The old butler walked ahead of me at a sedate pace, nose in the air, his tray rock steady.
“Look what I found creeping around!” I called to Jemmons, as we walked into the wrecked attic. “Good old Bentley!”
“Good grief, sir!” exclaimed Bentley.
“Hello, Bentley,” said Jemmons.
“He’s a snake,” I said.
“Yes, you are a snake, Bentley?” said Jemmons.
“Mr Jemmons, sir—what in heaven’s name has happened?” said Bentley.
“You should get an Oscar,” I said, giving the treacherous butler an elbow in the rib. “Here, take this and make yourself useful.”
“Yes, of course, sir,” he said. He put down his tray and I handed him the hacksaw. He took it over to Jemmons, knelt down in a puddle, and began sawing at the ankle chain.
“Bentley here knows more than he’s letting on,” I said.
“Bentley,” said Jemmons. “Do you know more than you’re letting on?”
“If you say so, sir,” said Bentley.
“Yeah, and I’d be careful what you say with him around—he’s hand in glove with my father,” I said. I went over and got the champagne and took it back to Jemmons to hold it to his lips while he swigged. “Listen to this,” I winked to Jemmons. “Hey, Bentley,” I said, “where’s Miss Gummer?”
“Miss Gummer, sir?” said Bentley.
“You see,” I nodded. “He knows, but he’s not saying.”
“She’s on her way to Bath to stay with the Mason-Wrights. I believe Miss Emily and her father are taking the waters, sir,” added Bentley.
“He’s just saying that,” I said to Jemmons. And then to Bentley, “How would you know?”
“Because I drove her t
o the local coaching house in the phaeton this morning, sir,” replied Bentley, continuing to saw through the chain.
“You see,” I said to Jemmons, “he’s making it up.”
Bentley’s arm jerked as the saw severed the last half millimetre of link.
“I think you should be able to prise that open now, sir,” he said. He set to work on the wrist chain.
Jemmons forced his ankles apart. I got down and grabbed the chain and pulled. The link bent open and Jemmons’s legs were free. Jemmons twirled his feet around.
“Feel good?” I said.
He nodded. “Good.”
“Hurry up with his wrists, Bentley,” I said. “We’re wasting time here.”

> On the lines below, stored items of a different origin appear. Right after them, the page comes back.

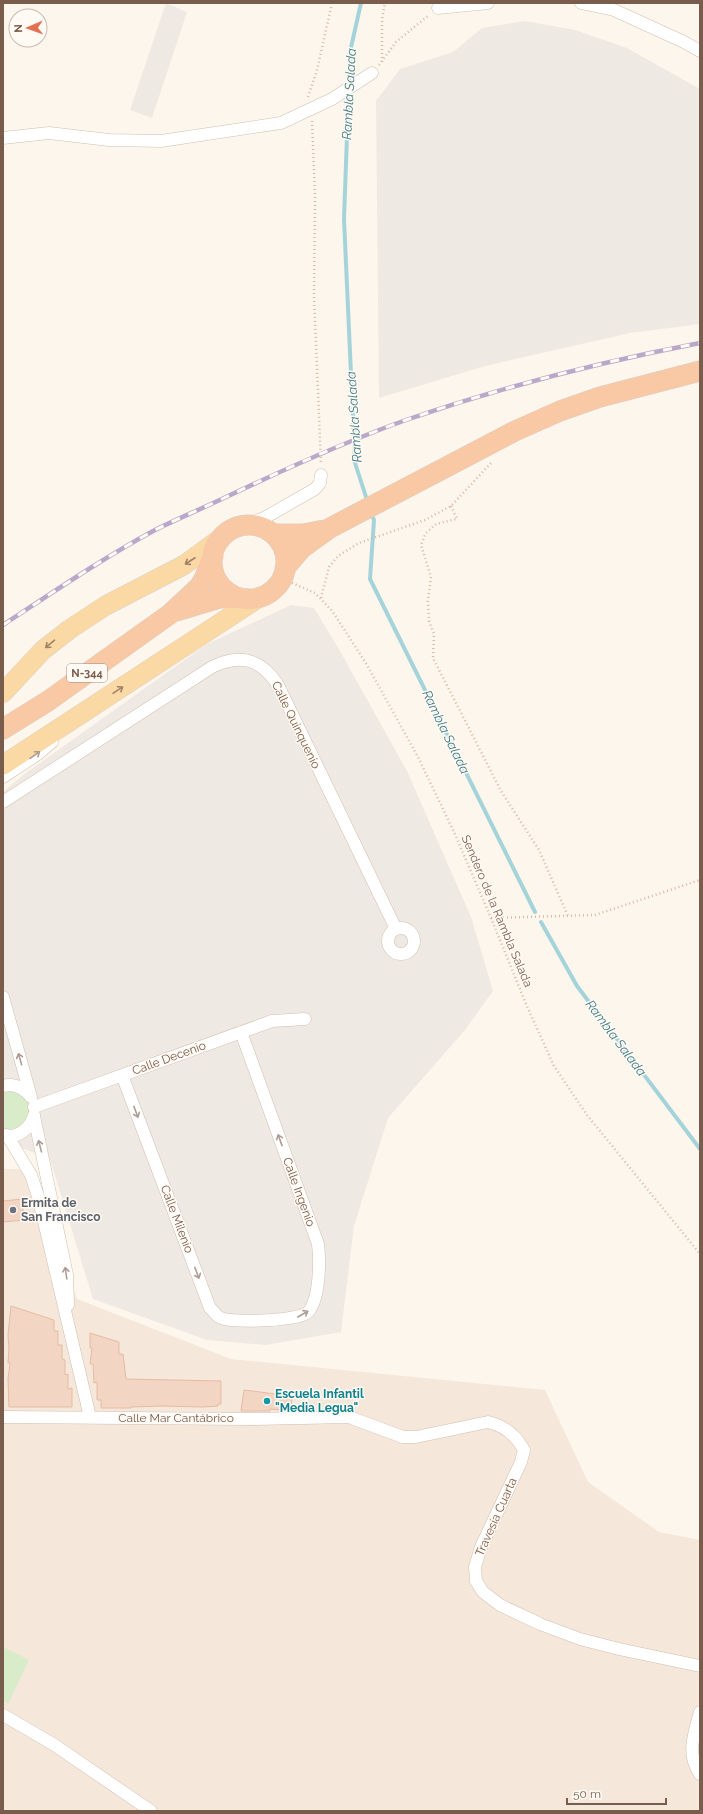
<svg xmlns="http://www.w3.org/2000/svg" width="703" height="1814" viewBox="0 0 703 1814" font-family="Raleway,sans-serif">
	<rect width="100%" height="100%" fill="#fdf6ec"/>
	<!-- residential -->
	<path fill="#f5e8da" d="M3,1169h33l41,130 154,60 314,31 43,92 71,50 41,8v271h-697z"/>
	<!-- industrial -->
	<path fill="#efe9e4" d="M166,3l21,9 -35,106 -22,-8z
		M525,21l50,9 52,18 73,41v235l-70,9 -145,33 -106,32 -3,-297 24,-32 53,-17 29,-24z
		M291,605l23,3 22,36 71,127 64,146 22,74 -28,39 -77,88 -34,108 -13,106 -75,13 -59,-5 -114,-41 -43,-140 -47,-18v-349l20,-17 184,-131z"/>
	<!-- green -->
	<path fill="#d8ecc9" d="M13,1089l16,11 2,14 -14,16 -14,1v-41z
		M3,1647l26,13 -21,44 -5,-3z"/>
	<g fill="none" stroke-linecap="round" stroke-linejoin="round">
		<!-- stream -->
		<path stroke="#a5d3da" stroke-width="4" d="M361,3l-11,49 -6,167 11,244 13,40
			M371,513l3,7 -4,59 165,333
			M541,922l36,64 123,163"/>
	</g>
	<!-- building -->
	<path fill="#f3d5c3" stroke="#e6bba3" d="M22,1199l2,21 -21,2v-21z
		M11,1306l43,14v11h4v14h4v14l3,1v15l3,-1v15l4,-1v19h-63l-1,-28 2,-16h-2l1,-14 -1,-14z
		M90,1333l29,9v12h4l3,25 95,2v23h-3v2l-15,1 -41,-1 -31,1v1h-30v-8h-4v-18l-3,1 -1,-19h-3l2,-16h-2z
		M244,1390l48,6 -1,15 -21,-2v2h-29z"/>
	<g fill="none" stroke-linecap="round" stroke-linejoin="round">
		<defs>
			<path id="minor" d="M581,3l33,7 70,32 16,9
				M438,8l50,-5
				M3,138l46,-5 60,7 52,1 120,-18 51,-24 40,-26
				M245,526l21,-9 49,-28 5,-6 1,-8
				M3,777l35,-23 14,-12
				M3,802l209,-135c28,-14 49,-8 66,18l118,244
				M388 941a13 13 0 1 1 26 0a13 13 0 1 1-26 0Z
				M3,997l28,100
				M122,1075l88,233c4,3 7,9 11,10 13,5 79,3 87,-6 12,-13 12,-51 10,-68l-77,-212
				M3,1086c12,-3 21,2 28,11
				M34,1107l238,-86 33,-2
				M34,1116l33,159 1,30
				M3,1135c15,4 27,-6 31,-20
				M7,1135l24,40 7,21 52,221
				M3,1417l246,2 100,-2 54,20h13l72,-15c17,4 28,13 36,28l-3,12 -40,85 -6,20 1,14 7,11 17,13 40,19 40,15 39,10 81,17
				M700,1712c-6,22 -14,42 0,62
				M3,1715l50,29 98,67"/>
			<path id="primary" d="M3,693l40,-43 27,-21 35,-23 79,-41 37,-27
				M3,765l257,-168"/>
			<path id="trunk" d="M212 562a37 37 0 1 1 74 0a37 37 0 1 1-74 0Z
				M277,534h26l21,-4
				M285,568l17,-20 28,-20 185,-97 45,-20 40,-14 100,-26
				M177,611l43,-13h20
				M3,729l45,-28 122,-87 29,-27 5,-8 9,-23"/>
		</defs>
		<!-- minor casing -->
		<use href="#minor" stroke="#d1beb0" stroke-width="13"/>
		<!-- primary casing -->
		<use href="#primary" stroke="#dad1cd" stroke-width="20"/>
		<!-- trunk casing -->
		<use href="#trunk" stroke="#dad1cd" stroke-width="21"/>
		<!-- path -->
		<path stroke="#d9b8a5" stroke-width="2.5" stroke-dasharray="1 3" stroke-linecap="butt" d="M382,62v-43l3,-16
			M379,65l17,-23 33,-27
			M308,97l9,-27 15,-67
			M312,121l3,75 -1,100 7,168
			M451,506l6,13 -21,5 -10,9 -5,12 10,32 -3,24 1,20 5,13 -1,24 68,133 38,59 29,66
			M292,583l23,10 18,19 34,53 51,92 36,75 37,86 35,86 28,62 33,49 113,139
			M321,598l8,-31 9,-11 21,-13 66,-23 26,-14 41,-44
			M491,918l104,-3 105,-35"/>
		<!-- minor -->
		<use href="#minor" stroke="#fff" stroke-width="12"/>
		<!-- primary -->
		<use href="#primary" stroke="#fbd9a5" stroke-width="19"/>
		<!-- trunk -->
		<use href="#trunk" stroke="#f9c8a4" stroke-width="20"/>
		<defs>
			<path id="rail" d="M3,625c49,-32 100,-67 152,-95 22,-11 46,-21 69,-32 59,-28 120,-56 182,-78 96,-33 194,-58 294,-77"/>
		</defs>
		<!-- rail casing -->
		<use href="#rail" stroke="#b9a8c9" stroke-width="4.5"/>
		<!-- rail -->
		<use href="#rail" stroke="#fffaf3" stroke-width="3" stroke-dasharray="9" stroke-linecap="butt"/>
	</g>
	<!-- one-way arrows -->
	<defs><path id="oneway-shaft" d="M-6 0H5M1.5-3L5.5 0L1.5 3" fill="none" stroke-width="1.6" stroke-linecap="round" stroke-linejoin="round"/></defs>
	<g stroke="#a18267">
		<use href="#oneway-shaft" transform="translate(190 561) rotate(147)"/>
		<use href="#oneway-shaft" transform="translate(50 644) rotate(140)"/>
		<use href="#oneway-shaft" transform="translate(118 690) rotate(-34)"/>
	</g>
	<g stroke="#af9d94">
		<use href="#oneway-shaft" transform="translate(35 755) rotate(-35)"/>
		<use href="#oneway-shaft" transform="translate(20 1059) rotate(-106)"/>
		<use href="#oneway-shaft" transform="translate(136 1112) rotate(69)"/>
		<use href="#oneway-shaft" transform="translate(280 1140) rotate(-110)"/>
		<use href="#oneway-shaft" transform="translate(40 1146) rotate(-104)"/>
		<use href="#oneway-shaft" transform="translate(66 1273) rotate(-98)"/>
		<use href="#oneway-shaft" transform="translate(197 1273) rotate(69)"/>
		<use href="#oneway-shaft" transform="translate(303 1314) rotate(-30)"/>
	</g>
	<!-- markers -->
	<circle fill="#6b7280" stroke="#fffaf3" stroke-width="1.5" cx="13" cy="1210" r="4"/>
	<circle fill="#0f9aa8" stroke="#fffaf3" stroke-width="1.5" cx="267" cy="1401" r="4"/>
	<g text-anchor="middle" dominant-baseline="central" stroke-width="3" stroke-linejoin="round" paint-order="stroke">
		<!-- shield labels -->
		<rect fill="#fffaf3" stroke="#a28b7f" stroke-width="1" x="67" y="664" width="40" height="18" rx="3"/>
		<g font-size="11" font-weight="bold" fill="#7a5c4d">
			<text x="87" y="673">N-344</text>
		</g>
		<!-- street labels -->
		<g font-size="12" fill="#7a5c4d" stroke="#fffaf3">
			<text transform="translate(296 725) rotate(64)">Calle Quinquenio</text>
			<text transform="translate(497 911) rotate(67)">Sendero de la Rambla Salada</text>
			<text transform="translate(169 1058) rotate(-20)">Calle Decenio</text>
			<text transform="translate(299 1192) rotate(70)">Calle Ingenio</text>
			<text transform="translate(177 1219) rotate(69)">Calle Milenio</text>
			<text x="176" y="1418">Calle Mar Cantábrico</text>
			<text transform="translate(496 1517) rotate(-66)">Travesía Cuarta</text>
		</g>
		<!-- worship labels -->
		<g font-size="12" font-weight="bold" fill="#5b616d" stroke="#fffaf3" text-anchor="start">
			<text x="21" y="1203">Ermita de<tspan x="21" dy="14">San Francisco</tspan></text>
		</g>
		<!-- culture labels -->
		<g font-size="12" font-weight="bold" fill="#0d838f" stroke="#fffaf3" text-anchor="start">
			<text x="275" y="1394">Escuela Infantil<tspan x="275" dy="14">"Media Legua"</tspan></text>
		</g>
		<!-- water labels -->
		<g font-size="13" font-style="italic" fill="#437c86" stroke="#fffaf3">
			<text transform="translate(349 94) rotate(-87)">Rambla Salada</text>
			<text transform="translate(354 417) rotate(-94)">Rambla Salada</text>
			<text transform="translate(446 732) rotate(64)">Rambla Salada</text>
			<text transform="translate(616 1038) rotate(53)">Rambla Salada</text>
		</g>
	</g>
	<!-- border -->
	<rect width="703" height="1814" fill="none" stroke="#7a5c4d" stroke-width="8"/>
	<!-- north arrow -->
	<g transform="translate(28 28) rotate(268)"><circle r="19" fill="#fffaf3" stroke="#cabbb1"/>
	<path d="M0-3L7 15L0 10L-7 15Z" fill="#e76f51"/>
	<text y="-6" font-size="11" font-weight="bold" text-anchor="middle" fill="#7a5c4d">N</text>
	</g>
	<!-- scale -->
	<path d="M567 1798v6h99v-6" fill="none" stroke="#7a5c4d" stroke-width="2"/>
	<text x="573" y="1798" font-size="12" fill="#7a5c4d" stroke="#fffaf3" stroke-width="3" paint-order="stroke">50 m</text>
</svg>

“I’m going as fast as I can, Mr Duckworth,” said the butler. “Are you taking Mr Jemmons somewhere, sir?”
“Like I’d tell you,” I said. I smiled at Jemmons and shook my head. He grinned back.
“Mr Duckworth, sir—might I have a word?” said Bentley, carrying on with his hacksawing.
“What?” I said.
“In your ear, sir,” said Bentley, looking at me over his shoulder and rolling his eyes towards Jemmons.
I crouched down next to him, so that our heads were level. “What is it?”
“You do know that this Mr Jemmons is a replicant, sir?” he whispered.
I laughed. “Nice try, Bentley,” I said. “Oh, you’re good.”
Bentley shrugged and went on with his work. I looked up at Jemmons, who was staring off into space. True, Roger Jemmons was not the smartest man who ever drove a time machine down the temporal vortex, but I was going to need his help, if I was ever to find Emma again and get even with the Duck.
I stood up and walked around to Jemmons’s other side, to have a quiet word in his ear.
“Don’t trust Bentley. Is your machine here?” I said.
Roger kept looking straight ahead and nodded.